Moteurs d'avion: la petite turbine qui gaze, du français Turbotech

Sur une étagère de l'atelier trône un étrange sphéroïde, traversé par des milliers de fins tubes métalliques: l'atout de la pépite française Turbotech pour proposer un moteur d'avion innovant face aux défis environnementaux, et déjà couronné d'un début de succès commercial.

Si son cofondateur et président, Damien Fauvet, est un transfuge de Safran, producteur de moteurs pour Airbus et Boeing, Turbotech vise d'abord l'aviation générale, soit les appareils de moins de 19 places ou 5,7 tonnes, utilisés dans les écoles de pilotage et les aéro-clubs.

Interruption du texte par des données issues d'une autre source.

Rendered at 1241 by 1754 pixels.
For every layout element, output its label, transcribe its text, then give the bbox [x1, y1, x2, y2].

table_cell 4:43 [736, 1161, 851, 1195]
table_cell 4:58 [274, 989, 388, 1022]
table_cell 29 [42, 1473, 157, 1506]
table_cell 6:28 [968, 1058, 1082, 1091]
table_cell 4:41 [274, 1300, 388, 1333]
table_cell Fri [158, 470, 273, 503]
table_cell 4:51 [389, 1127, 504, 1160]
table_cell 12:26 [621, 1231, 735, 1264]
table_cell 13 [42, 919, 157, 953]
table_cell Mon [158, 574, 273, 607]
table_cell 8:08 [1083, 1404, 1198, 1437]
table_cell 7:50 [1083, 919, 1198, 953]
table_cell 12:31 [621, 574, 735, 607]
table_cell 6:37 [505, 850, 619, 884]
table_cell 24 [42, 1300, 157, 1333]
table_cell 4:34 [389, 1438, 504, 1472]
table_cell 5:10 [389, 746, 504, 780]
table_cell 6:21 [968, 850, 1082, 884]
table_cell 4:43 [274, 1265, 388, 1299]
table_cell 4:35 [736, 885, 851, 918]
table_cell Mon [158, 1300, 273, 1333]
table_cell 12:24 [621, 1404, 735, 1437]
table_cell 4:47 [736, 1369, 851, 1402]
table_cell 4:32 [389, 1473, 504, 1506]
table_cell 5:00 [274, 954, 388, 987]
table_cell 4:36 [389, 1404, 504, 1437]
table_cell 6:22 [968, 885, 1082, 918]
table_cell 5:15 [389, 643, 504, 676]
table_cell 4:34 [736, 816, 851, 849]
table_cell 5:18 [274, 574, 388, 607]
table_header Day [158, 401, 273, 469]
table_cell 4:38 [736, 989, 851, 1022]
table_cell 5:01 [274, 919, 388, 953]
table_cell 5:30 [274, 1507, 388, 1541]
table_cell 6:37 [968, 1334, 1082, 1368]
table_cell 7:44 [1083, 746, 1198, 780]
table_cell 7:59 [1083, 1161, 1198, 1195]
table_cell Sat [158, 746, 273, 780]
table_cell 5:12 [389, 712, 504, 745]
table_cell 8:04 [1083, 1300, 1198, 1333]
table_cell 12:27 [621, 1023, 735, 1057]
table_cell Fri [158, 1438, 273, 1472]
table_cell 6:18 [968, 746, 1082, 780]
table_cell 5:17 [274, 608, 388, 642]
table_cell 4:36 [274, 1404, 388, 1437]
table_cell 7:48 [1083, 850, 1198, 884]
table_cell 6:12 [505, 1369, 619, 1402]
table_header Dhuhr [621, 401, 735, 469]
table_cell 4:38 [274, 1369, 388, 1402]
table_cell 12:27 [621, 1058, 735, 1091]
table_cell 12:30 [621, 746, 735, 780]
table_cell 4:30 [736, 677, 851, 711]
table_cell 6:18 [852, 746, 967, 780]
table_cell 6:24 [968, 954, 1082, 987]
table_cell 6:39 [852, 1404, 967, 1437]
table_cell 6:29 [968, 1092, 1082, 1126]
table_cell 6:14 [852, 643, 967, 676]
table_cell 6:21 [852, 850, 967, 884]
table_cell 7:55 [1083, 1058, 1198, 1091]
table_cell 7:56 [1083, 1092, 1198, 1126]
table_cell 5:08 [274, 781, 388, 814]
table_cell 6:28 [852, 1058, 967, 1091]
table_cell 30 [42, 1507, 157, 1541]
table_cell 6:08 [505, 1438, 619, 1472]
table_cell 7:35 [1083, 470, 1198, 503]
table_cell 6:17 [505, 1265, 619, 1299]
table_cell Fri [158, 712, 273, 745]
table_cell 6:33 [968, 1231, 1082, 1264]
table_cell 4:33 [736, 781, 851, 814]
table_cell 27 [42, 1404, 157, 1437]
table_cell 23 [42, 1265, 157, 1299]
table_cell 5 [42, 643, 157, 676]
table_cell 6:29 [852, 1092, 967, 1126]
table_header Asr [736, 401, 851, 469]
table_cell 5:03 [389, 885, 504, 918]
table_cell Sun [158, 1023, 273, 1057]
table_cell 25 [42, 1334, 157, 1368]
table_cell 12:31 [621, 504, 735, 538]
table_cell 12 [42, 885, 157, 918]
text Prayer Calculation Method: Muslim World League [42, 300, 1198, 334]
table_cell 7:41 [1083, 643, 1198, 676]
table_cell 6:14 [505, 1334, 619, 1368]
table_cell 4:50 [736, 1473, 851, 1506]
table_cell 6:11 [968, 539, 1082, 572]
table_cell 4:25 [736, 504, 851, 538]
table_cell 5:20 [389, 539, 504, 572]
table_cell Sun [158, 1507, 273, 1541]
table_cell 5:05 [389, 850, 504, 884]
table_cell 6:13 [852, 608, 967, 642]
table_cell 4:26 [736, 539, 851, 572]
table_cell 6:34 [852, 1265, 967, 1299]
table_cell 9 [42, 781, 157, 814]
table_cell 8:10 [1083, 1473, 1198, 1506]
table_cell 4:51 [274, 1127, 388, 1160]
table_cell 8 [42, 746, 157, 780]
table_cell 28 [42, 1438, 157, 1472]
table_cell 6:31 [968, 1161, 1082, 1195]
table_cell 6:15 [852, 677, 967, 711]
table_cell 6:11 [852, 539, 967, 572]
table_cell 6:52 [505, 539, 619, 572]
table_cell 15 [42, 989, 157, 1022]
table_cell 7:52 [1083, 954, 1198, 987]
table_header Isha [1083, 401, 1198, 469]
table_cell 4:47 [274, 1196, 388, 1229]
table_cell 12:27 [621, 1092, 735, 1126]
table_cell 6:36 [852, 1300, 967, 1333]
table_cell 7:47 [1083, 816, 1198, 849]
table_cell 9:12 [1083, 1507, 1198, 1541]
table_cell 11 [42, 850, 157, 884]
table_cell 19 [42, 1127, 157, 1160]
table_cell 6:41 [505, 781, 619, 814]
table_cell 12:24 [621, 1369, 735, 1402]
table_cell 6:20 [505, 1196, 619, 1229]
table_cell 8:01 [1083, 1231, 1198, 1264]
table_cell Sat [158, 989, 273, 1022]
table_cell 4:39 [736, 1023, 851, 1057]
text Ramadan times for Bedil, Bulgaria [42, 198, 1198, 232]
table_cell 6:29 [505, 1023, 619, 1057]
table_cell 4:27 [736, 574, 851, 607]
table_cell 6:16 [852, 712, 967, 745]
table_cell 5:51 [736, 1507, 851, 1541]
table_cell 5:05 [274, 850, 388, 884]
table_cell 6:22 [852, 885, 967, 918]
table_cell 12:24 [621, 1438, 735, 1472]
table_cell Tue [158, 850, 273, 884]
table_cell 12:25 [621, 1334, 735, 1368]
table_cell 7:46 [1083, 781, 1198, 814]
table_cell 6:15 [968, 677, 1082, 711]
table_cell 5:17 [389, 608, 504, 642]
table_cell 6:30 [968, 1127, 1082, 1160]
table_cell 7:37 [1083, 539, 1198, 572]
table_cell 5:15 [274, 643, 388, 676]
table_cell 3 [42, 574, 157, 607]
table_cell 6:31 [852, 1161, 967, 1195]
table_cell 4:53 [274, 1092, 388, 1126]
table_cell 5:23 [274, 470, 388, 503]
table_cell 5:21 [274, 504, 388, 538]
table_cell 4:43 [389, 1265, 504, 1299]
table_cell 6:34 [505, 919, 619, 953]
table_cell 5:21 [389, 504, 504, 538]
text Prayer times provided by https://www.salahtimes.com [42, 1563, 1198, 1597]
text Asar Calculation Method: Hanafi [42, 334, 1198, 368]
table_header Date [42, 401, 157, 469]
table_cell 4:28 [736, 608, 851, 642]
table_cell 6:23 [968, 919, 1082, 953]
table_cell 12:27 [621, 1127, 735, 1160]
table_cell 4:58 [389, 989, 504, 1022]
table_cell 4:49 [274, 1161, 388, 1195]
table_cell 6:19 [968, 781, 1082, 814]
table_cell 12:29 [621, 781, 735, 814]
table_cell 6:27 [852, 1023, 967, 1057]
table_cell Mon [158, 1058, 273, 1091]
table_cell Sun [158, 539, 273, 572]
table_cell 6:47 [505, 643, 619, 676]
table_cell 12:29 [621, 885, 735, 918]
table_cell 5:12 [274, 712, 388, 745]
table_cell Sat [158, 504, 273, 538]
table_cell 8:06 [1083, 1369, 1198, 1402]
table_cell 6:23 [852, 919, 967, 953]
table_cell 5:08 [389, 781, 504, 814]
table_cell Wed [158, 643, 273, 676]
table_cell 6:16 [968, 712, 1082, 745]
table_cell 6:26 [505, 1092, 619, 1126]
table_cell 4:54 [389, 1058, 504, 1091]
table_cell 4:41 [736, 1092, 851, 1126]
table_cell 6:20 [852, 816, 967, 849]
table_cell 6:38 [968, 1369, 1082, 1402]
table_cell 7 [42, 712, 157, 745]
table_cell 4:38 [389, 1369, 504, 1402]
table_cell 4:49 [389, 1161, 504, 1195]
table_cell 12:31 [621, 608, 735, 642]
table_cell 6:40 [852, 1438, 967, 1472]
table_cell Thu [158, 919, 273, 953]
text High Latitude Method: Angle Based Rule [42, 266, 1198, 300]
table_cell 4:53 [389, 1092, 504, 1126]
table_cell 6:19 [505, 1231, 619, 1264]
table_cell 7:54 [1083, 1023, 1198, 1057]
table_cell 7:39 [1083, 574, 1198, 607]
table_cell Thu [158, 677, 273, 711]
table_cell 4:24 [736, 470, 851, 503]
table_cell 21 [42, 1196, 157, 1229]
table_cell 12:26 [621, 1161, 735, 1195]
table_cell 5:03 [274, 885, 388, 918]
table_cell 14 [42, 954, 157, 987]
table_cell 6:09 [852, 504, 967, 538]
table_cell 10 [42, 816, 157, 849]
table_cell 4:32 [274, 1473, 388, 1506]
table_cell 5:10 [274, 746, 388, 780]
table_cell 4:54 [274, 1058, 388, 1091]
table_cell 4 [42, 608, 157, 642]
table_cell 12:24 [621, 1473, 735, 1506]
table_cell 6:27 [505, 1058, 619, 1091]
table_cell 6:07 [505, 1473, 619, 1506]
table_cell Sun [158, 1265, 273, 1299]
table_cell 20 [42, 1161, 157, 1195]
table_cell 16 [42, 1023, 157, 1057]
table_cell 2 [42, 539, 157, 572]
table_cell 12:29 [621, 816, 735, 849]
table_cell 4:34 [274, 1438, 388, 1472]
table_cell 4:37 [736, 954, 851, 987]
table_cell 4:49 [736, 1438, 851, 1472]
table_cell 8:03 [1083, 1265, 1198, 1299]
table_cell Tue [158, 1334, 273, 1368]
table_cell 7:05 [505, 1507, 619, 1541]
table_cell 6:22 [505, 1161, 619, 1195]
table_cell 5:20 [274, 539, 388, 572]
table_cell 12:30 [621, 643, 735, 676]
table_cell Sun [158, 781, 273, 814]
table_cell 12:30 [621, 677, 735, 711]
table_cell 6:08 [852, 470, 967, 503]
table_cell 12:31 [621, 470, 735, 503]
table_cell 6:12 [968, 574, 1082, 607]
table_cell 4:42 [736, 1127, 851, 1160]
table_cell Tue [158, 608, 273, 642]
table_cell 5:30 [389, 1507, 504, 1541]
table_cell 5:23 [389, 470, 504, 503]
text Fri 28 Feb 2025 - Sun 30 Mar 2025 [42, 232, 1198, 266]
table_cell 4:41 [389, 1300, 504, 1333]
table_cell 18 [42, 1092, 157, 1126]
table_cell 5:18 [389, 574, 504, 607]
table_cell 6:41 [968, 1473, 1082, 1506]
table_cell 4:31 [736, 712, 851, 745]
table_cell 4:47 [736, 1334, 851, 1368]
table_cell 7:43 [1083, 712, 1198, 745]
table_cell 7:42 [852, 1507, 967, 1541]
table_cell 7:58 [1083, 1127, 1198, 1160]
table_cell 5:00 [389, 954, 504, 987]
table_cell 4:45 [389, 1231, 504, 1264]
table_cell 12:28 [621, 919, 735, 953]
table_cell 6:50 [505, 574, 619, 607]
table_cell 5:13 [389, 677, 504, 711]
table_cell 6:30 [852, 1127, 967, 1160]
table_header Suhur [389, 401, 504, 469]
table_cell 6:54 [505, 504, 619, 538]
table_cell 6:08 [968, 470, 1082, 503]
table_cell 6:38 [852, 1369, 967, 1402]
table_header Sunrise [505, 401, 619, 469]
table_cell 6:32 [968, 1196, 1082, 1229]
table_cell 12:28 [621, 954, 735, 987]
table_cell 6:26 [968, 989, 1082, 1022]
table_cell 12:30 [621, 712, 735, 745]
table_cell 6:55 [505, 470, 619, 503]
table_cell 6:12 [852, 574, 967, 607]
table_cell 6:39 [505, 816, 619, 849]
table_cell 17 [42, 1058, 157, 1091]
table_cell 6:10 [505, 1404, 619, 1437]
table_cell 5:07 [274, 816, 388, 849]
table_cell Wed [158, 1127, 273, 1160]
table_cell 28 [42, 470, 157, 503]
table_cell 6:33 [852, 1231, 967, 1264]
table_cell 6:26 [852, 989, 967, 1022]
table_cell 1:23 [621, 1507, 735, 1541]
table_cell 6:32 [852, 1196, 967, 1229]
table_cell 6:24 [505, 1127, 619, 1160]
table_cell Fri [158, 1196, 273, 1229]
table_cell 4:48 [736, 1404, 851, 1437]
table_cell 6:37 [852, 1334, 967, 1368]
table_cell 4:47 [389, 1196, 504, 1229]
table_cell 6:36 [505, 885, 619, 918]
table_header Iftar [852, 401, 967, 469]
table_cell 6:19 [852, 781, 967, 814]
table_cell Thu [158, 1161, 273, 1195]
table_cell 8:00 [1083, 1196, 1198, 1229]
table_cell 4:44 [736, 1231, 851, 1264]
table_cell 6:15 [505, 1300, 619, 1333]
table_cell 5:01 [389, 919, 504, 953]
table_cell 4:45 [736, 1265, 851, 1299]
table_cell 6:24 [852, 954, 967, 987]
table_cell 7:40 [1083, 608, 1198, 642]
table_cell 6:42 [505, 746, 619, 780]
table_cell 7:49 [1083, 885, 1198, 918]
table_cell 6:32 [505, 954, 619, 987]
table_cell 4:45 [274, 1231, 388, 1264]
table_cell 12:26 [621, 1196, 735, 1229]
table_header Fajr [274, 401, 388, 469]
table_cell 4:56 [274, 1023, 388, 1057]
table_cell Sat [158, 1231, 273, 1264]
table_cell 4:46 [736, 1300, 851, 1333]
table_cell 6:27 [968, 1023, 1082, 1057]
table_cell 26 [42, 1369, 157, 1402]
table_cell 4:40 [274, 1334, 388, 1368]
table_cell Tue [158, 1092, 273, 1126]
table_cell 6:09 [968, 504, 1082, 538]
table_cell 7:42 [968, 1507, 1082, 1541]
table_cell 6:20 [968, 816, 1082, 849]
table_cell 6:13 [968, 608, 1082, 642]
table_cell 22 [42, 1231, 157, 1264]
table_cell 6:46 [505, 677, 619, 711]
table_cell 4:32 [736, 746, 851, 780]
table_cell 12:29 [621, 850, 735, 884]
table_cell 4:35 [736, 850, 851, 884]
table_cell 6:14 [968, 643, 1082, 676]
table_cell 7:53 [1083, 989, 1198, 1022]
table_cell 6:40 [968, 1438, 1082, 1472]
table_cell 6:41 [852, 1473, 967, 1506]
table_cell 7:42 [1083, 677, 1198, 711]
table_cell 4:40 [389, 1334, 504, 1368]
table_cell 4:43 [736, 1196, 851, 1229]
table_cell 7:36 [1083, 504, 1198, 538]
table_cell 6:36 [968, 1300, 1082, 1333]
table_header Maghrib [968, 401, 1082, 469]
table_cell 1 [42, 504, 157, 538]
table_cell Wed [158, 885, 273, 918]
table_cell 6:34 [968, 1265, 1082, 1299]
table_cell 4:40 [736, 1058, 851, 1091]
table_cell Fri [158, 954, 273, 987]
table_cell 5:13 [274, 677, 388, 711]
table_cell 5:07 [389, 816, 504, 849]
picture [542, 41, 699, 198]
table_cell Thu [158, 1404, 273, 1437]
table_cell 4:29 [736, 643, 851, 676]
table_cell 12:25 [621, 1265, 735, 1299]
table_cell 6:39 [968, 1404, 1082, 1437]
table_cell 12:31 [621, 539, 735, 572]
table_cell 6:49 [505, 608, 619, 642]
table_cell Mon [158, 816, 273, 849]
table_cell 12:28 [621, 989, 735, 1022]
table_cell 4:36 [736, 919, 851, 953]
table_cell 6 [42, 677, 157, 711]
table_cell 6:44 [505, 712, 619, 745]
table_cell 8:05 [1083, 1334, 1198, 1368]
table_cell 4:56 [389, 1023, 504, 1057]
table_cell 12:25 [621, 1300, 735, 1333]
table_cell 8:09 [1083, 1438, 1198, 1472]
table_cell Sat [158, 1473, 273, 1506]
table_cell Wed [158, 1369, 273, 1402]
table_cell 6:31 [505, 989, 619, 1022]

Ces aéronefs sont encore équipés, pour entraîner leurs hélices, de moteurs à pistons, comparables à ceux qui équipent les voitures thermiques. Mais contrairement à elles, les petits avions fonctionnent toujours à l'essence plombée, vouée à disparaître.

"L'aviation générale n'a pas eu sa révolution de la turbine comme le monde de l'aviation de ligne dans les années 1950" avec l'arrivée des Boeing 707 ou De Havilland Comet, explique M. Fauvet, devant une rangée de moteurs sur des bancs d'essai, dans le hangar de son entreprise à l'aérodrome de Toussus-le-Noble (Yvelines).

Les ingénieurs se sont heurtés aux lois de la thermodynamique sur ce moteur, raconte-t-il: "dès qu'on essaie de le miniaturiser (...) il marche toujours, il est toujours très performant, sauf au niveau de la consommation" qui augmente fortement.

- Pièce d'orfèvrerie -

La solution de M. Fauvet, qui a suivi son intuition depuis 15 ans en travaillant d'abord sur son temps libre et ses deniers personnels: un échangeur thermique, une pièce de la taille d'une bouteille de gaz de camping, qui vient se greffer à l'arrière de la turbine, et capte la chaleur des gaz d'échappement pour la réutiliser dans le moteur.

Une véritable pièce d'orfèvrerie de 3.000 micro-tubes, réalisée par le sous-traitant quimpérois Le Guellec -- Turbotech s'appuie sur une soixantaine de fournisseurs-- et qui permet, selon M. Fauvet, de "réduire énormément la consommation".

Autres avantages des turbines par rapport aux moteurs à piston souvent en échappement libre, voués aux gémonies par les riverains: un bruit limité, des vibrations inexistantes, et la possibilité d'utiliser n'importe quel carburant, y compris d'origine non fossile.

L'atelier de Turbotech, contigu au coin des "geeks" entrant des lignes de code pour la gestion électronique des moteurs, est équipé d'une petite ligne de montage avec des engins à différentes étapes de leur finition, aux côtés de kits de pièces.

Certaines sont usinées "au micron près", et montées après avoir été dilatées à la chaleur d'un four, afin d'assurer un ajustage irréprochable, explique Camille Mansiaux, jeune ingénieure, "responsable méthodes et production".

A l'autre bout de la petite usine, des ingénieurs ont les yeux rivés sur leurs logiciels de conception, afin de préparer des gammes plus puissantes - la société propose déjà un moteur hybride et travaille sur l'hydrogène -, tandis qu'un autre employé s'entretient en visioconférence en anglais.

- Le Graal de la certification -

Les moteurs de Turbotech intéressent en effet au-delà de la France, où l'entreprise a reçu le soutien financier de la Direction générale de l'Aviation civile et de la région Ile-de-France, confortant un premier tour de table de Safran et Go Capital en 2018.

"Les Américains qui ont pu voler sur des aéronefs équipés de nos moteurs nous ont dit +vous les Frenchies, vous avez fait le moteur que tout le monde attend depuis 40 ans+", s'amuse M. Fauvet, dont la société a signé outre-Atlantique des contrats pour fournir des engins neufs à des constructeurs, mais aussi remplacer d'anciens groupes propulseurs sur des aéronefs usagés.

Ce marché potentiel de plusieurs dizaines de milliers d'unités - Turbotech produit actuellement 30 turbines en rythme annuel, autant que son carnet de commandes - conforte la société dans son ambition de faire certifier ses produits, étape cruciale pour pouvoir les commercialiser au-delà de l'aviation expérimentale.

Turbotech, qui a bâti son outil de production dans le but de parvenir à ce Graal, a entrepris des démarches auprès de l'Agence de l'Union européenne pour la sécurité aérienne (AESA).

"On se laisse deux ans et demi à trois ans pour avoir une turbine certifiée en Europe", espère M. Fauvet. En attendant, un avion équipé de l'un de ses moteurs effectuera un vol de démonstration la semaine prochaine au salon du Bourget.